If the airways are blocked the rate of the airflow of the lungs decreases. This will show on the diagram and thus indicate that there is a problem in the airways.

The most common obstruction stems from excessive phlegm, or from swelling of the inner wall of the air ways.

The most common problem of blockage of the air ways is asthma. people suffering from asthma it take longer to empty the lungs than healthy people. For example, during the first second of exhalation, only half of the vital air capacity in their lungs is expelled as opposed to 90% in healthy people. The rest is exhaled much later.

A spirometer examination takes only a few seconds. It is completely safe but there is a need for the patient to cooperate in order to obtain accurate results.

Stages of the examination:

  1. The patient is asked to inhale as deeply as possible.
  2. The patient is asked to exhale strenuously into the spirometer.
  3. The patient is asked to continue to expel air for a few seconds, despite the strong urge to breathe in.
  4. The test is repeated twice or three times.

Respiratory rate

Children in the upper classes of elementary school breathe about 20 times per minute.

Every breath causes an inhalation of approximately 7 milliliters of air volume per kilogram of body weight.

A child who weighs 30 kilos inhales approximately 210 milliliters of air volume (210X30). In other words, in the duration of a minute some 4200 milliliters of air volume enters and be expelled from the lungs.

Athletes breathe slightly deeper and slower. With every breath they inhale approximately 10 milliliters of air per kilogram. Thus an athletic child who weighs 30 kilos will only breathe 15 times in the duration space of a minute.
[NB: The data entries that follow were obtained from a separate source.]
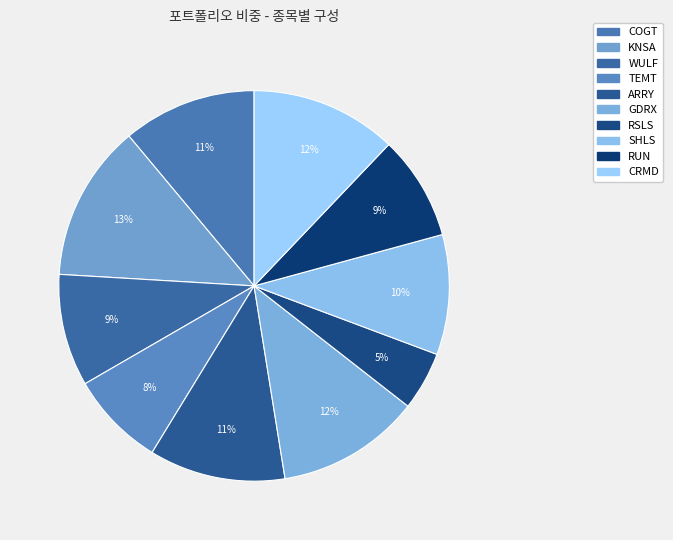

Is there any slice that represents more than half of the pie?

No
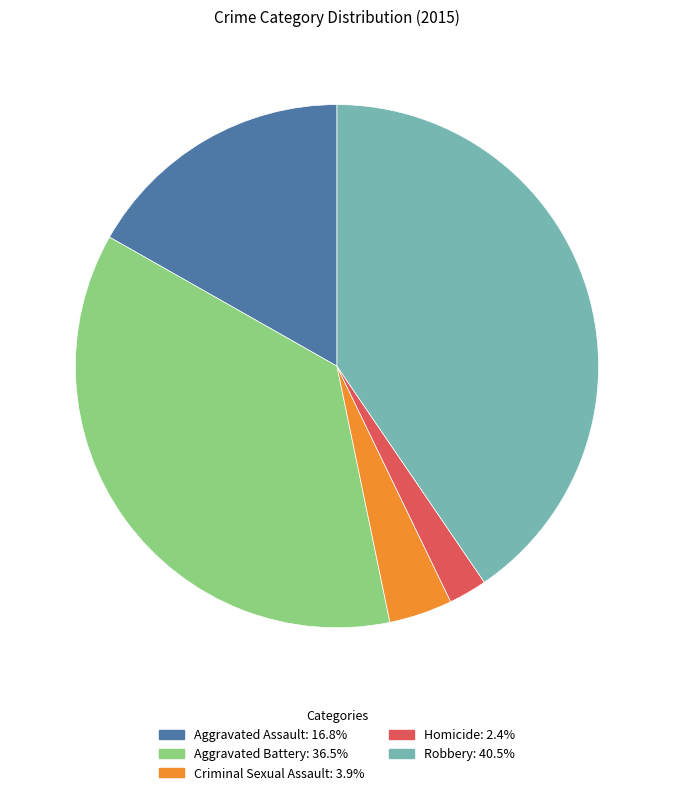

Is the sum of Robbery and Criminal Sexual Assault greater than half?

No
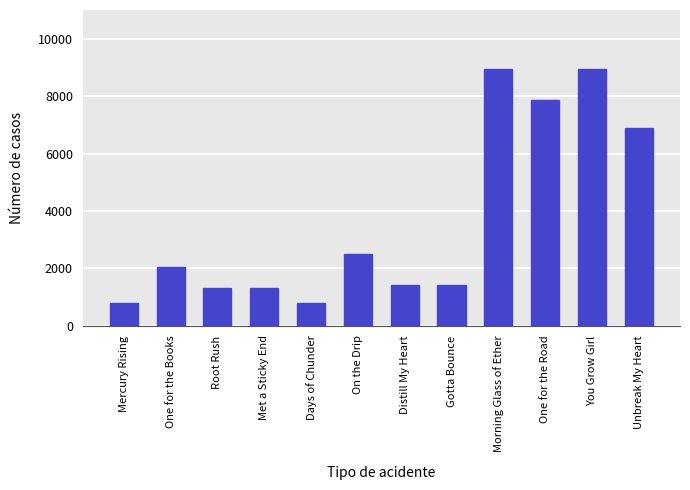

Is it true that the value at Morning Glass of Ether is 8930?

True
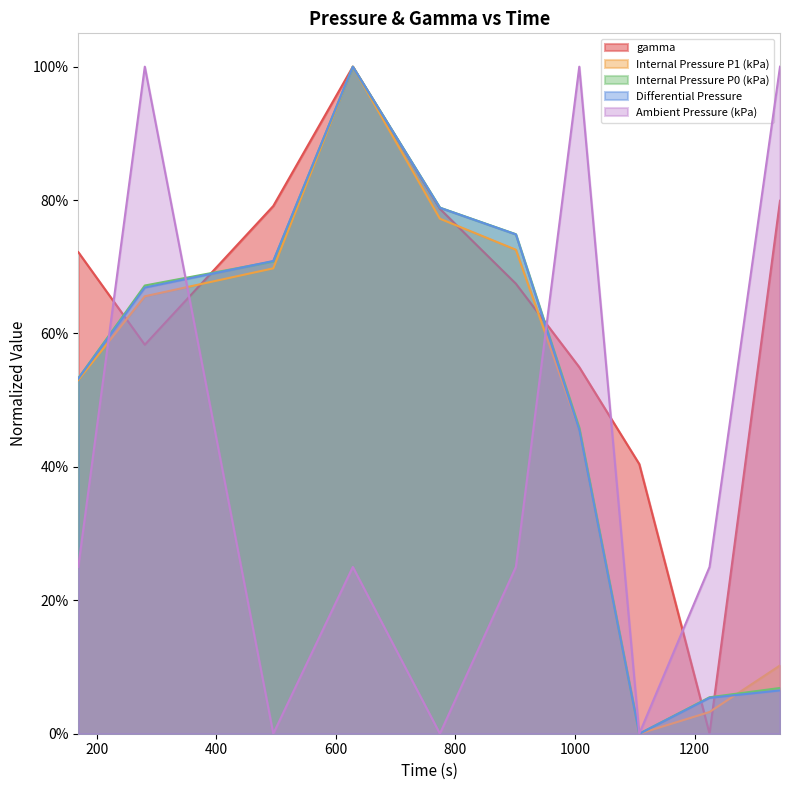

Which category has the highest value in the Internal Pressure P0 (kPa) series?

628.4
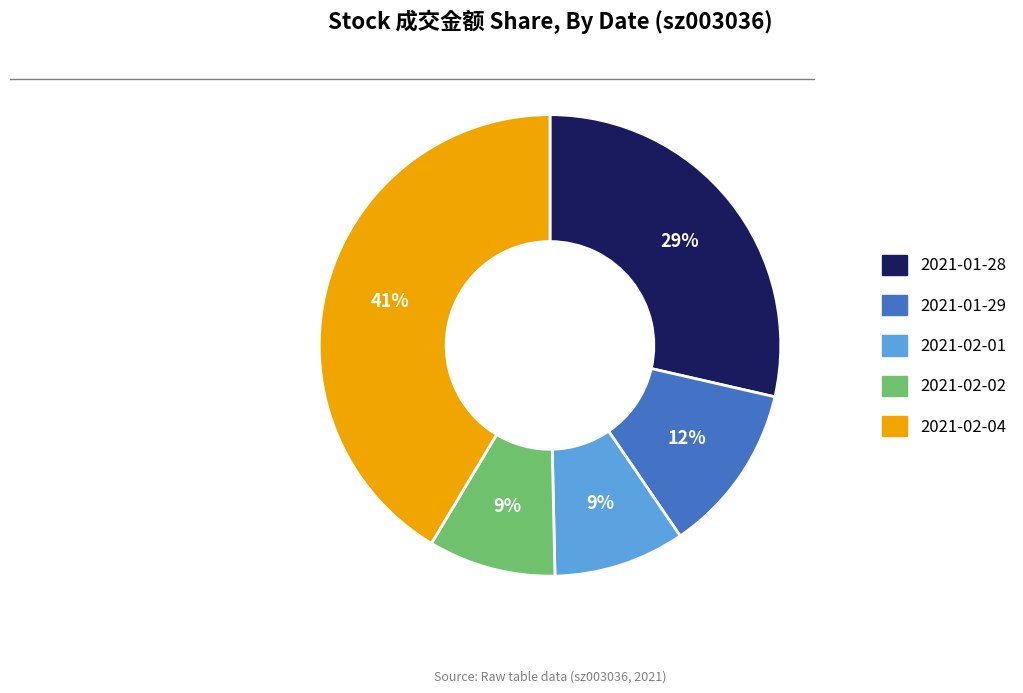

Approximately how many times larger is the value at 2021-02-04 compared to 2021-01-28?

1.4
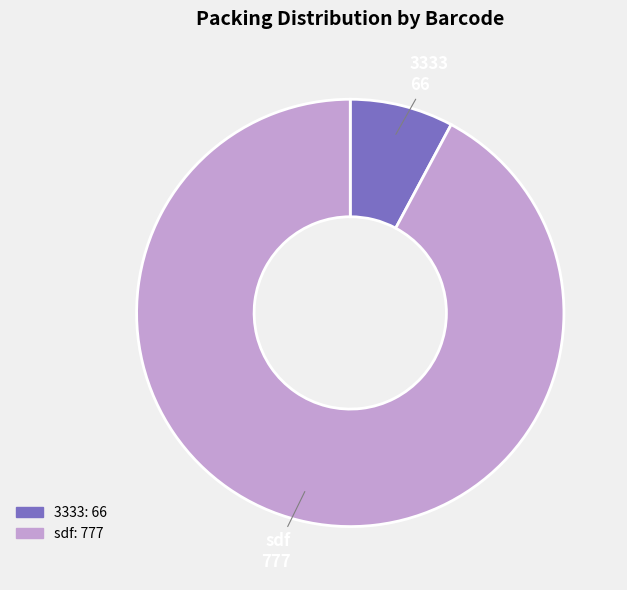

What is the ratio of the value at sdf to the value at 3333?

11.8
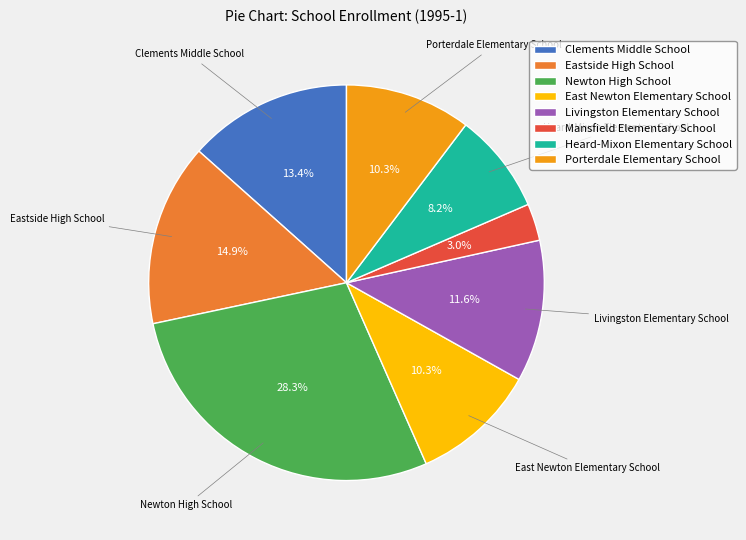

Which has a higher value, Heard-Mixon Elementary School or Porterdale Elementary School?

Porterdale Elementary School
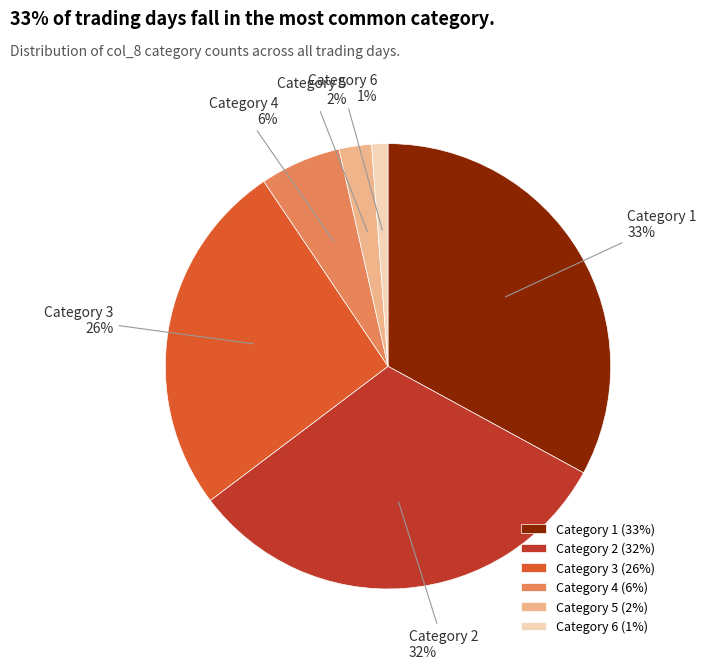

What is the ratio of the value at Category 2 (32%) to the value at Category 3 (26%)?

1.2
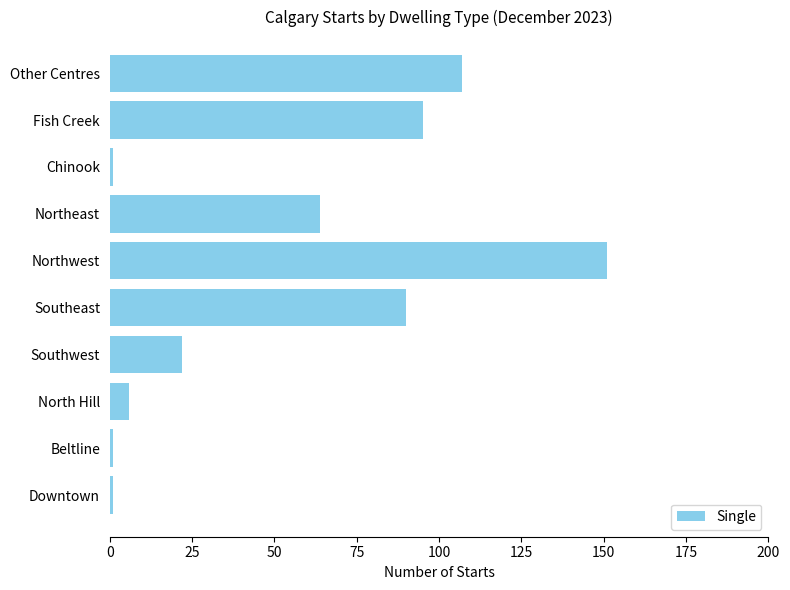

Reading bottom to top, list all the values displayed in this chart.

Downtown=1	Beltline=1	North Hill=6	Southwest=22	Southeast=90	Northwest=151	Northeast=64	Chinook=1	Fish Creek=95	Other Centres=107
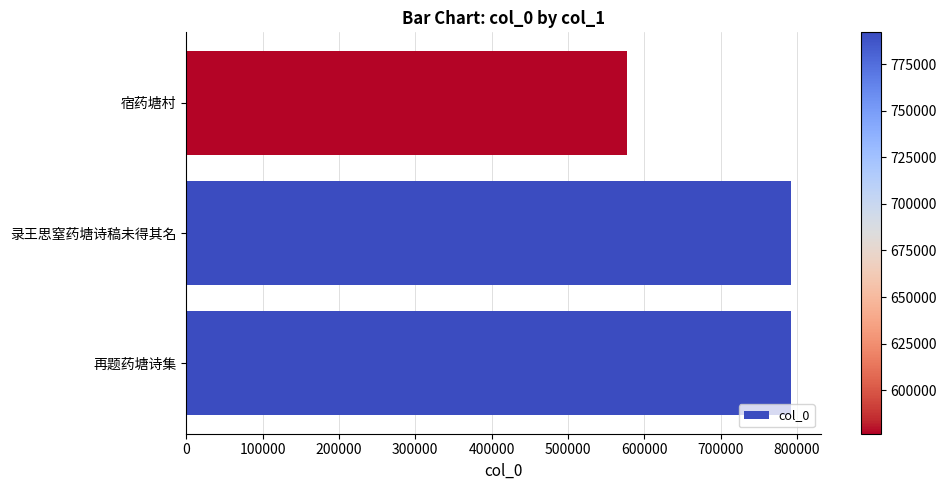

How many values are below 792040?

1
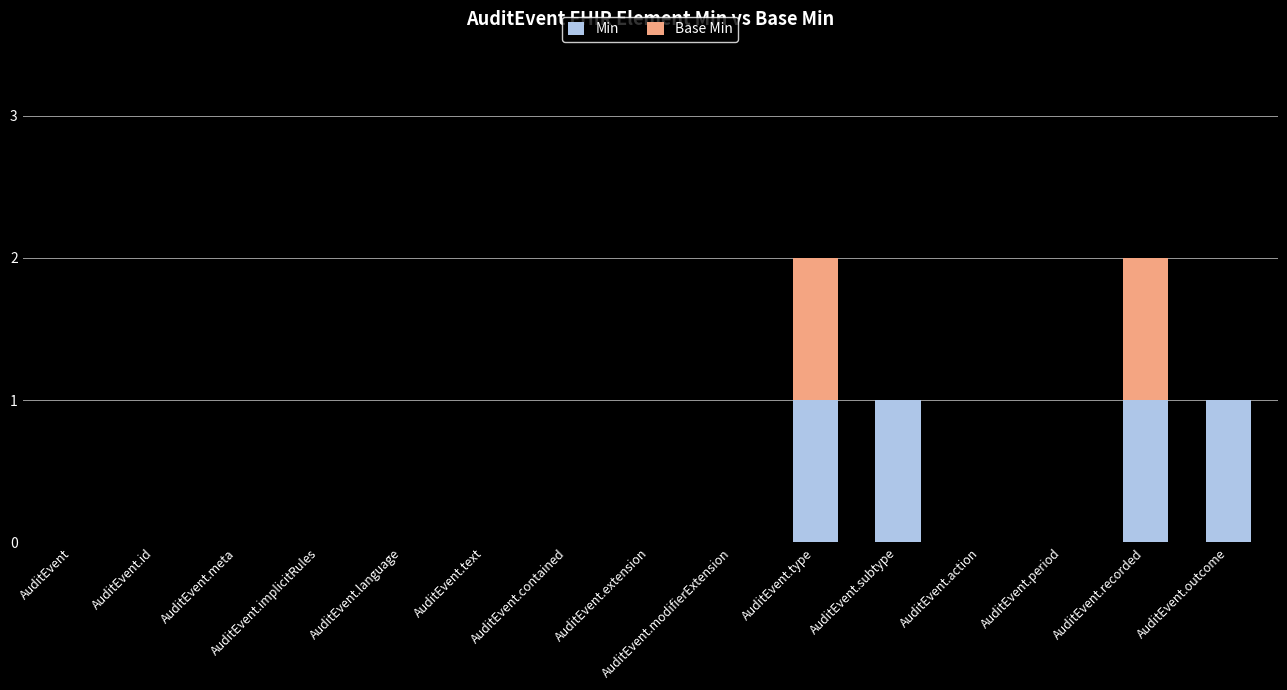

The value of Min at AuditEvent.recorded is 1. True or false?

True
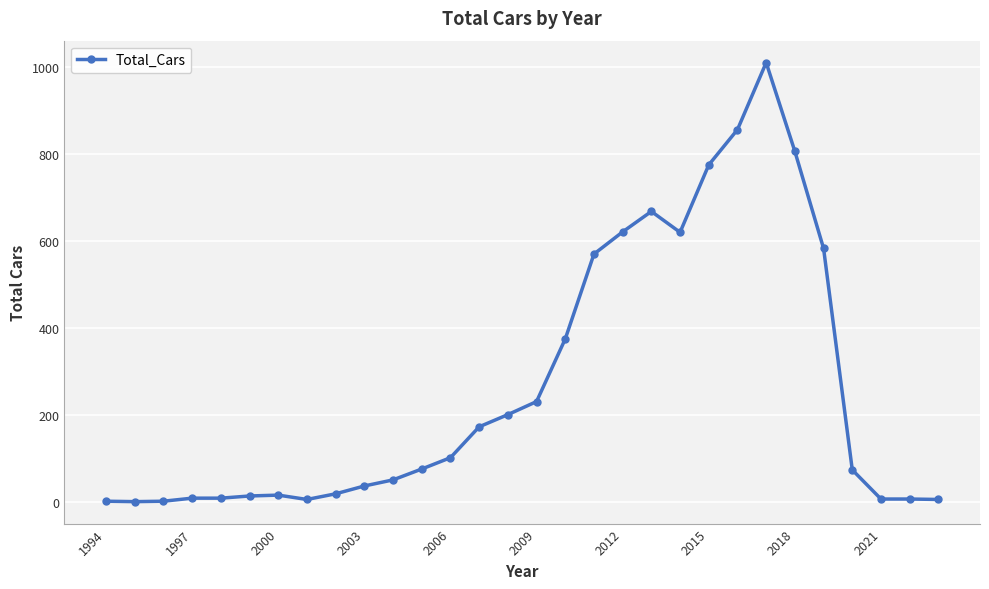

What is the maximum value shown in the chart?

1010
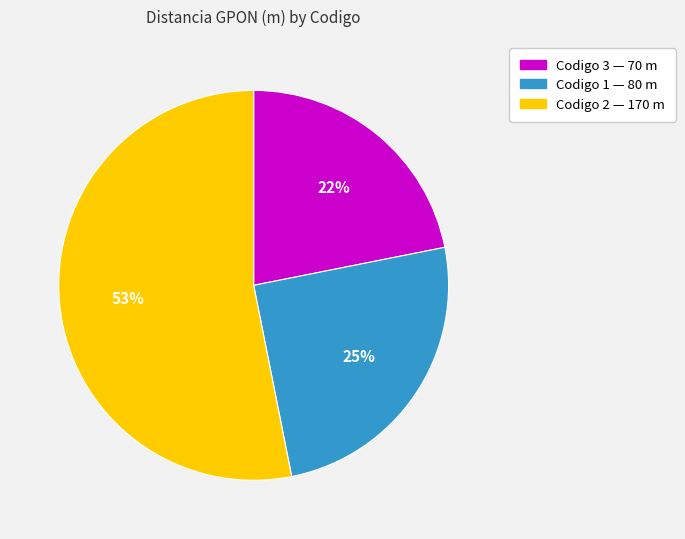

To the nearest percent, what is the difference between the largest and smallest slice percentages?

31%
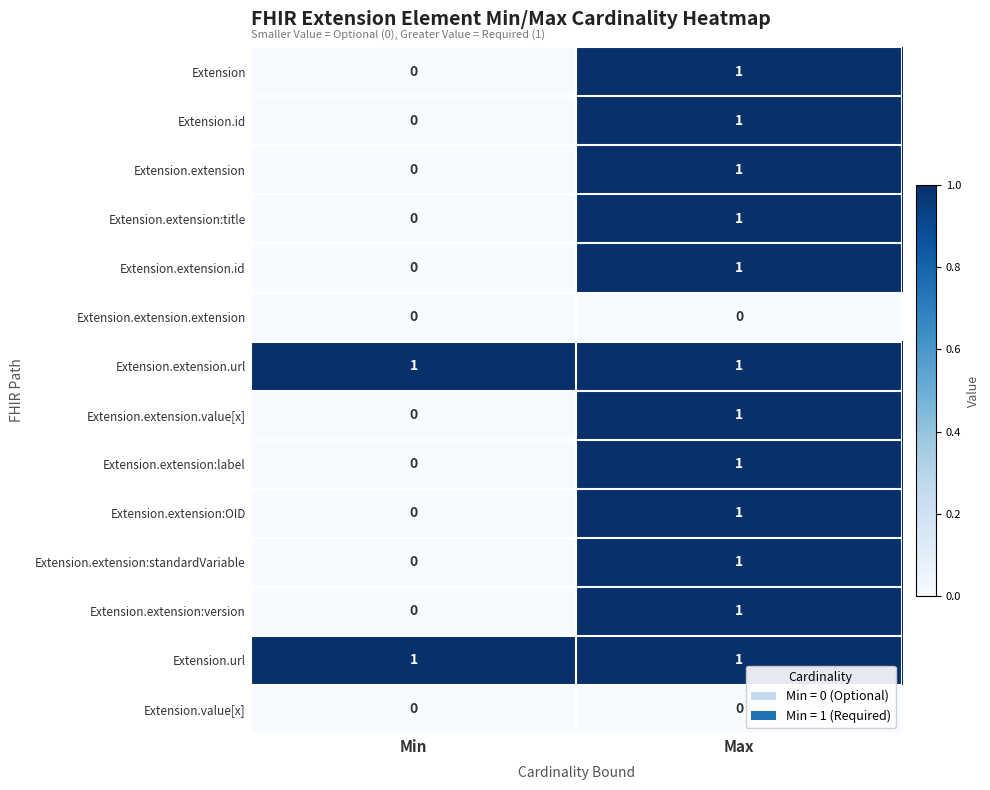

Is the value of Extension.extension:OID at Max greater than the value of Extension.extension:label at Min?

Yes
Each inhalation will require some 300 milliliters of air volume. In the space of a minute 4500 milliliters of air volume will enter and be expelled from the his lungs. We can deduce from this that athletes ventilate their airways in a much more efficient way.

When we are under strain we breathe faster and more deeply. Since the lungs contain a reserve of air, we do not become tired because lack of air (oxygen) is causing respiratory restriction, but because of strain and tiredness in our respiratory and heart muscles.

When we are under emotional stress (before an exam, in distress, or feeling very frightened) we breathe faster, but our breathing is shallower. For example, under stress we inhale 30 times per minute but at a rate of only 4 milliliters per kilo. In other words, overall only 3600 milliliters per minute are passing through our airways, so we feel “short of breath.”

During severe asthma attacks, the breathing of asthma patients is shallower and at a higher rate. Their breathing is thus not very efficient.